Extract the lines that carry the string "smartphone" from the listing.

[Opening Extracted records section]

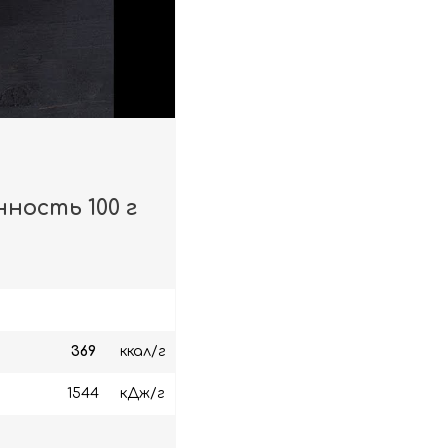
ность 100 г
369
ккал/г
1544
кДж/г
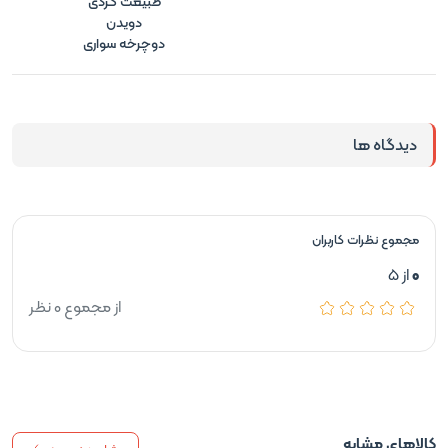
طبیعت گردی
دویدن
دوچرخه سواری
دیدگاه ها
مجموع نظرات کاربران
0
از 5
از مجموع 0 نظر
کالاهای مشابه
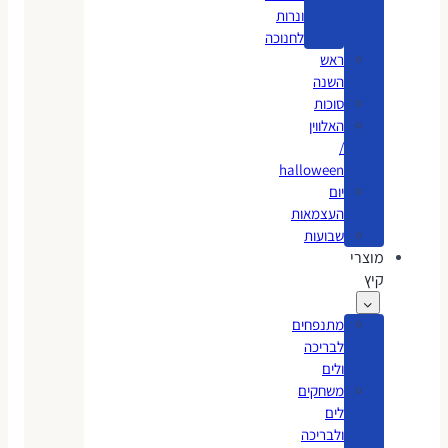
ונרות
לחנוכה
ראש
השנה
סוכות
האלווין
/
halloween
יום
העצמאות
שבועות
מוצרי
קיץ
מתנפחים
לבריכה
ולים
משחקים
לים
ולבריכה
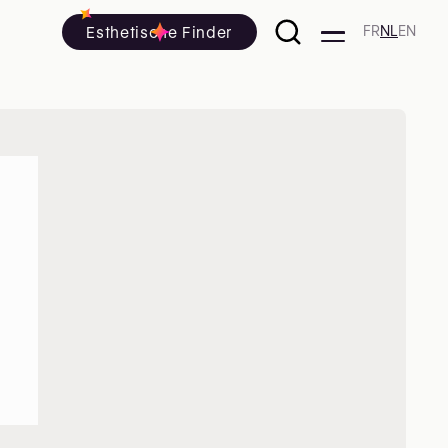
Esthetische Finder
FR
NL
EN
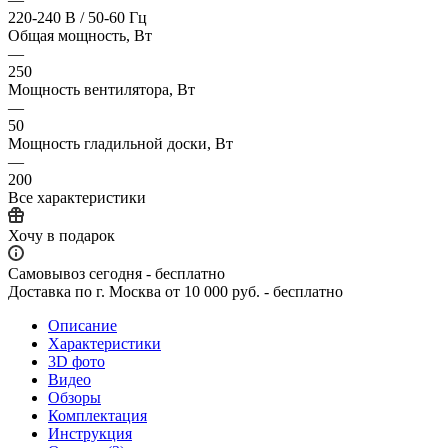
220-240 В / 50-60 Гц
Общая мощность, Вт
—
250
Мощность вентилятора, Вт
—
50
Мощность гладильной доски, Вт
—
200
Все характеристики
Хочу в подарок
Самовывоз сегодня - бесплатно
Доставка по г. Москва от 10 000 руб. - бесплатно
Описание
Характеристики
3D фото
Видео
Обзоры
Комплектация
Инструкция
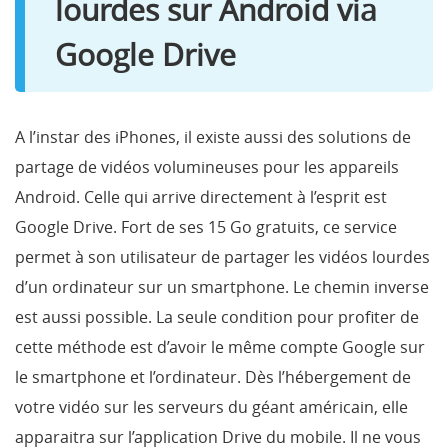
lourdes sur Android via
Google Drive
A l’instar des iPhones, il existe aussi des solutions de
partage de vidéos volumineuses pour les appareils
Android. Celle qui arrive directement à l’esprit est
Google Drive. Fort de ses 15 Go gratuits, ce service
permet à son utilisateur de partager les vidéos lourdes
d’un ordinateur sur un smartphone. Le chemin inverse
est aussi possible. La seule condition pour profiter de
cette méthode est d’avoir le même compte Google sur
le smartphone et l’ordinateur. Dès l’hébergement de
votre vidéo sur les serveurs du géant américain, elle
apparaitra sur l’application Drive du mobile. Il ne vous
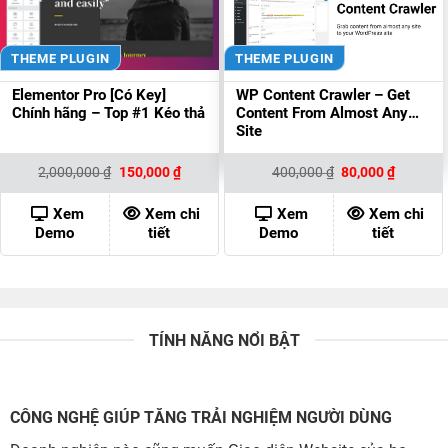
THEME PLUGIN
THEME PLUGIN
Elementor Pro [Có Key]
WP Content Crawler – Get
Chính hãng – Top #1 Kéo thả
Content From Almost Any
Site
Giá
Giá
Giá
Giá
2,000,000
₫
150,000
₫
400,000
₫
80,000
₫
gốc
hiện
gốc
hiện
là:
tại
là:
tại
2,000,000 ₫.
là:
400,000 ₫.
là:
Xem
Xem chi
Xem
Xem chi
150,000 ₫.
80,000 ₫
Demo
tiết
Demo
tiết
TÍNH NĂNG NỔI BẬT
CÔNG NGHỆ GIÚP TĂNG TRẢI NGHIỆM NGƯỜI DÙNG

[Closing Extracted records section]

# Answer to this task
d’un ordinateur sur un smartphone. Le chemin inverse
le smartphone et l’ordinateur. Dès l’hébergement de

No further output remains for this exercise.